The Geometry of Multiple Images

by Olivier Faugeras and Quang-Tuan Luong
The MIT Press, Cambridge, 2004
646 pp., illus. 230 b/w. Paper, $35.00
ISBN: 0-262-56204-9.

Reviewed by Stefaan Van Ryssen
Hogeschool Gent
Jan Delvinlaan 115, 9000 Gent, Belgium

stefaan.vanryssen@pandora.be

The laws that govern vision, by animals, humans and machines, have been researched intensively for ages. Telescopes and lenses have enhanced and broadened our view of the world, and to make them better, to see more and further, scientists needed to have a better understanding of the fundamental laws of optics. Once the camera obscura and, later on, the modern photographic camera were developed and images of our surroundings could be preserved and manipulated, interest widened from optics to the geometry of cameras and pictures. With the emergence of the field of computer vision and the wide scale production of digital images, a framework for stating and solving problems is required.
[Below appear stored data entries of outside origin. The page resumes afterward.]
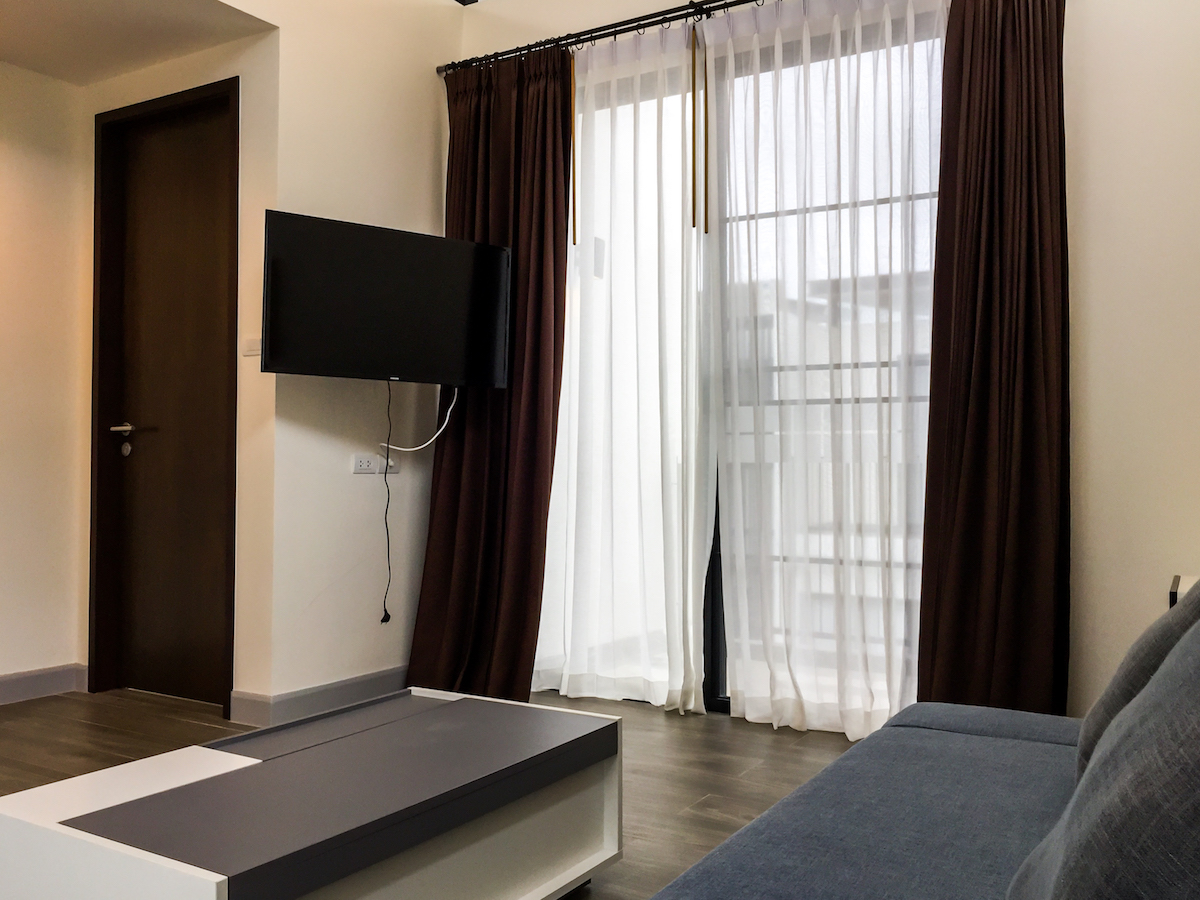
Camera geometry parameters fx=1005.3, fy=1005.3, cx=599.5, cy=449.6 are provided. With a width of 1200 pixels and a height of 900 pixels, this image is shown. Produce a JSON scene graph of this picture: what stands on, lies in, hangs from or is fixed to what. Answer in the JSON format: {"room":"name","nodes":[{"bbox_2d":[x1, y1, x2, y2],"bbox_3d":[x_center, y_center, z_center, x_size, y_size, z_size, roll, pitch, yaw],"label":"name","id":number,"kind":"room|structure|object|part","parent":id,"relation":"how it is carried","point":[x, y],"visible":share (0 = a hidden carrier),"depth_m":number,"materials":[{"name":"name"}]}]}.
{"room":"living room","nodes":[
{"label":"living room","id":0,"kind":"room"},
{"bbox_2d":[0,52,89,703],"bbox_3d":[-3.058,-0.380,2.595,0.150,2.640,3.669,0,-1,31],"label":"left wall","id":1,"kind":"structure","parent":0,"point":[21,155],"depth_m":3.90,"materials":[{"name":"beige paint"}]},
{"bbox_2d":[0,663,87,707],"bbox_3d":[-2.951,0.877,2.604,0.016,0.103,3.333,0,-1,31],"label":"baseboard","id":2,"kind":"structure","parent":1,"relation":"attached to","point":[18,679],"depth_m":3.88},
{"bbox_2d":[0,0,273,85],"bbox_3d":[-2.243,-1.559,2.864,1.348,0.124,2.360,0,-1,31],"label":"ceiling","id":3,"kind":"structure","parent":0,"point":[50,71],"depth_m":3.57,"materials":[{"name":"paint"}]},
{"bbox_2d":[79,10,279,717],"bbox_3d":[-1.634,-0.368,3.875,0.999,2.690,0.155,0,-1,31],"label":"door wall","id":4,"kind":"structure","parent":0,"point":[229,71],"depth_m":3.63,"materials":[{"name":"beige paint"}]},
{"bbox_2d":[90,77,239,711],"bbox_3d":[-1.634,-0.191,3.871,0.817,2.299,0.135,0,-1,31],"label":"door","id":5,"kind":"structure","parent":4,"relation":"in","point":[187,190],"depth_m":3.95,"materials":[{"name":"brown wood"}]},
{"bbox_2d":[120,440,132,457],"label":"door lock","id":6,"kind":"object","parent":5,"relation":"in","point":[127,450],"visible":0.97,"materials":[{"name":"metal"}]},
{"bbox_3d":[-1.865,-0.039,4.003,0.181,0.134,0.145,0,-1,31],"label":"lever handle","id":7,"kind":"part","parent":5,"relation":"part of","materials":[{"name":"silver metal"}]},
{"bbox_2d":[242,336,261,357],"bbox_3d":[-1.231,-0.367,3.572,0.096,0.068,0.017,0,-1,31],"label":"light switch","id":8,"kind":"object","parent":4,"relation":"attached to","point":[252,344],"visible":0.73,"depth_m":3.57,"materials":[{"name":"white plastic"}]},
{"bbox_2d":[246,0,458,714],"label":"tv wall","id":9,"kind":"structure","parent":0,"point":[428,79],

Two basic questions are at the root of this book: how to make sure that the multitude of images we produce of the same scene are consistent, and how to make sense of a series of images taken by different cameras from different angles are interpreted in the same way. In other words: If you've got three images of the Aya Sofia, how can you be sure it's the same mosque? Or: If you've got a few vague pictures of a boulder on Titan, how big can this object be? And even better: Can we derive a full and veritable 3-D model from the information we have in a few digital 2-D representations, even if we don't know exactly where the cameras were in relation to the object?
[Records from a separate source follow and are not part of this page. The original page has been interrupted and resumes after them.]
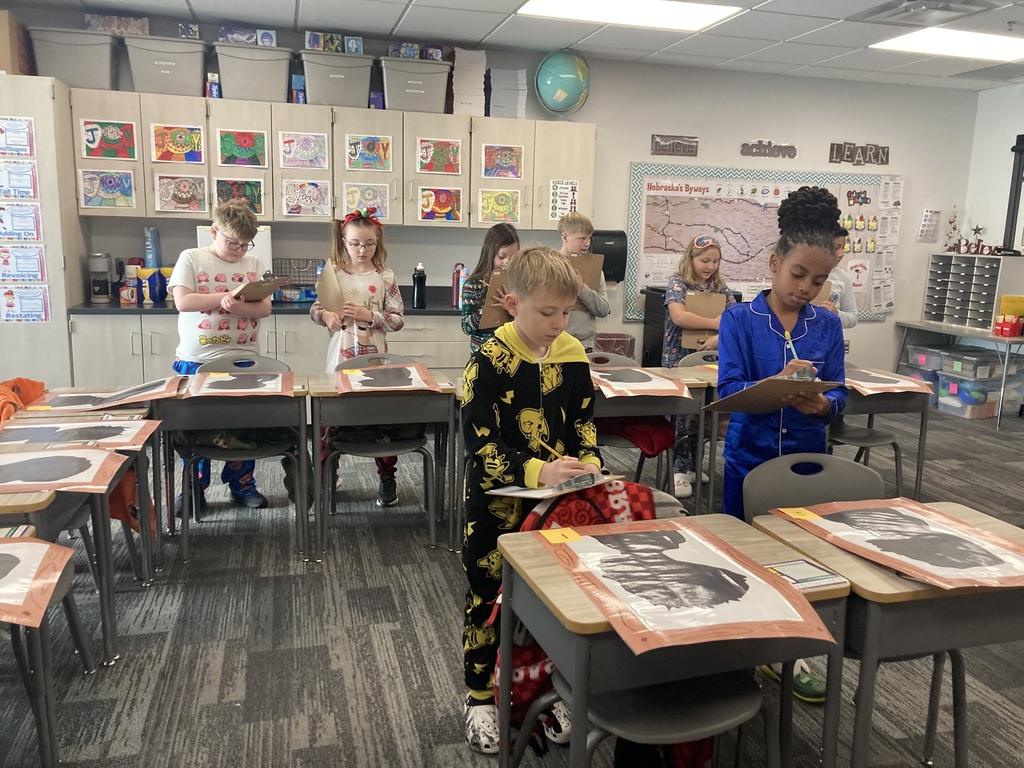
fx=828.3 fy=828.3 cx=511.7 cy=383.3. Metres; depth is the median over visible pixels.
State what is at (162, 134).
picture
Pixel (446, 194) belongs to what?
painting
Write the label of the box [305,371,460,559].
student desk
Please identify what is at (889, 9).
ceiling vent
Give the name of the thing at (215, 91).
box
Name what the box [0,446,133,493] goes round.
paper
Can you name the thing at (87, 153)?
picture
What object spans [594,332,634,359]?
trash can
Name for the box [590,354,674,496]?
chair
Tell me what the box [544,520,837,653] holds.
poster
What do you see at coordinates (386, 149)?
painting
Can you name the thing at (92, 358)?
base cabinet
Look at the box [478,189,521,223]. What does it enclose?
painting
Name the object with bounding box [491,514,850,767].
student desk
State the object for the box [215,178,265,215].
picture
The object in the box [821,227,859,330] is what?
child
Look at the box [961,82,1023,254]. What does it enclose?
right wall
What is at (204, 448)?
chair
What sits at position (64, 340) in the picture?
tall cabinet
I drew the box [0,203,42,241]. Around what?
poster
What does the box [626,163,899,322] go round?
bulletin board
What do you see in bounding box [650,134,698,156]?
wall sign
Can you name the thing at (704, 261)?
girl
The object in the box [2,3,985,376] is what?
back wall
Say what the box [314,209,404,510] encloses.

To solve these questions, a solid mathematical foundation is needed and geometry is the obvious branch of math that serves this purpose. Euclidian geometry, however, the variety that most of us have become acquainted with in high school, isn't really up to the task, or at least not in a way that makes algorthymic calculations easy. Instead, projective and affine geometries offer a better framework to solve the complex problems involved in the field. Olivier Fagueras and Quang-Tuan Luong show how the three types of geometry are related and when and where projective geometry and the algebra that goes with it serves best both as a formal way of describing three dimensional objects and their representation and as a toolbox for the professional computer vision expert who wants to develop an application. In an introductory chapter, which is already quite advanced in its formalism, an intuitive approach of the field is outlined. Chapters two and three build the math from the ground up, from basic definitions of projective spaces to Grassmann-Cayley algebras. The book then continues with analyses of the one camera case, the two cameras case, stratification, multiple views, and moving cameras. In each chapter, a number of real world applications is thoroughly and clearly described.

For non-mathematicians and even for those with a solid high school background in math, the book is far too specialised but for the first chapter. The examples and applications are not described in a way that the layman or laywoman can get an intuitive grasp of what happens in the calculations, but it is absolutely an excellent book of reference for the machine vision and computer graphics specialists.